Naturalmente il Documento di economia e finanza è soggetto alle novità in corso d’opera. Il dato della crescita può essere, con un po’ di ottimismo, inferiore alla realtà di ottobre quando sarà varata la legge di bilancio. C’è anche la possibilità di un aiutino grazie alla lotta all’evasione per abbassare il “tesoro” necessario a tenere i conti in ordine. È importante perciò che il pacchetto crescita sia varato formalmente prima di martedì in modo da valutarne l’impatto e inserirlo nel Def. È molto difficile che possa valere più dell’0,2-0,3, ma è qualcosa. Comunque i numeri sono numeri e nessuno può sconfessarli. Questa è la direzione lungo la quale si muove Tria. Il Def viene scritto in queste ore nelle peggiori condizioni possibili. Tria è sotto assedio con attacchi personali, accuse ai suoi collaboratori. In una lotta senza esclusione di colpi. Condotta anche con metodi poco ortodossi. Ora si capisce meglio, per esempio, la campagna dei 5 stelle contro la nomina di Claudia Bugno, consigliera del ministro, al Cda di StMicroelectronis. Nomina ritirata sulla quale, non a caso, si è buttato subito Stefano Buffagni, il sottosegretario M5S con delega alle poltrone. Al posto della Bugno Buffagni vuole piazzare Lucia Morselli, modenese, che viene da Telecom e siede già in molti Cda.

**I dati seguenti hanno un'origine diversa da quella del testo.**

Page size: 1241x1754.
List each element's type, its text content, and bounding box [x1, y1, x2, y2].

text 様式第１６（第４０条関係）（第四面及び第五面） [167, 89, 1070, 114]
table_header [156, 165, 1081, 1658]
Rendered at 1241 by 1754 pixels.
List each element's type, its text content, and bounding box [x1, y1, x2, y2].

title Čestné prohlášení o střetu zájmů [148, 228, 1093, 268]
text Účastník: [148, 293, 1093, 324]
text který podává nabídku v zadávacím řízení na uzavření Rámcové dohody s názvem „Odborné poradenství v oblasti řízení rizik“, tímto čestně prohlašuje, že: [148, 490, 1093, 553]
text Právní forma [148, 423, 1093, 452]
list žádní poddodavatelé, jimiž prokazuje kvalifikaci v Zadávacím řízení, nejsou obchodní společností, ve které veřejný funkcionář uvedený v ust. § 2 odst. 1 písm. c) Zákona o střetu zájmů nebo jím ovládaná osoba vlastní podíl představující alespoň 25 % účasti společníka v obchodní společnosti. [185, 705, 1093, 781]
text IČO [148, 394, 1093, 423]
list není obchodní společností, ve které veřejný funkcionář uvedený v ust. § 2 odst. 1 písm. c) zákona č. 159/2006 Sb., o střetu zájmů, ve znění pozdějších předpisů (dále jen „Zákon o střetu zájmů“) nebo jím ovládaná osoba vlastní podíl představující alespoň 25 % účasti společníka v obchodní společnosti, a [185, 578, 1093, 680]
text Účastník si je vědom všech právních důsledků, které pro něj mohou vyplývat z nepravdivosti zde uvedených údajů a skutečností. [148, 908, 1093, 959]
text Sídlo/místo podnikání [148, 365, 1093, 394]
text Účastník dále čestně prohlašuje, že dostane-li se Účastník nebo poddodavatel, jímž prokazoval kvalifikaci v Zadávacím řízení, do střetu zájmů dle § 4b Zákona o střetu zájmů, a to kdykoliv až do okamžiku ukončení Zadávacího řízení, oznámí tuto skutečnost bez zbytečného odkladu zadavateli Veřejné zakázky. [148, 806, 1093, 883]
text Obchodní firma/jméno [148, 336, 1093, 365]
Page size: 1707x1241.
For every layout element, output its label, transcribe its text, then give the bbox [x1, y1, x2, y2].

Curriculum impeccabile, con un particolare che nel mondo grillino aiuta molto: fa parte dei docenti della Link University, l’ateneo guidato da Enzo Scotti che è il serbatoio privilegiato della nuova classe dirigente pentastellata. Del resto Alberto Bagnai, senatore leghista e guru economico di Salvini, lo disse in tempi non sospetti, a inizio legislatura: «Nel contratto di governo potremmo mettere anche l’incendio di Nerone. Quello che tiene insieme noi e i 5 stelle sono le 200-300 nomine che dobbiamo fare».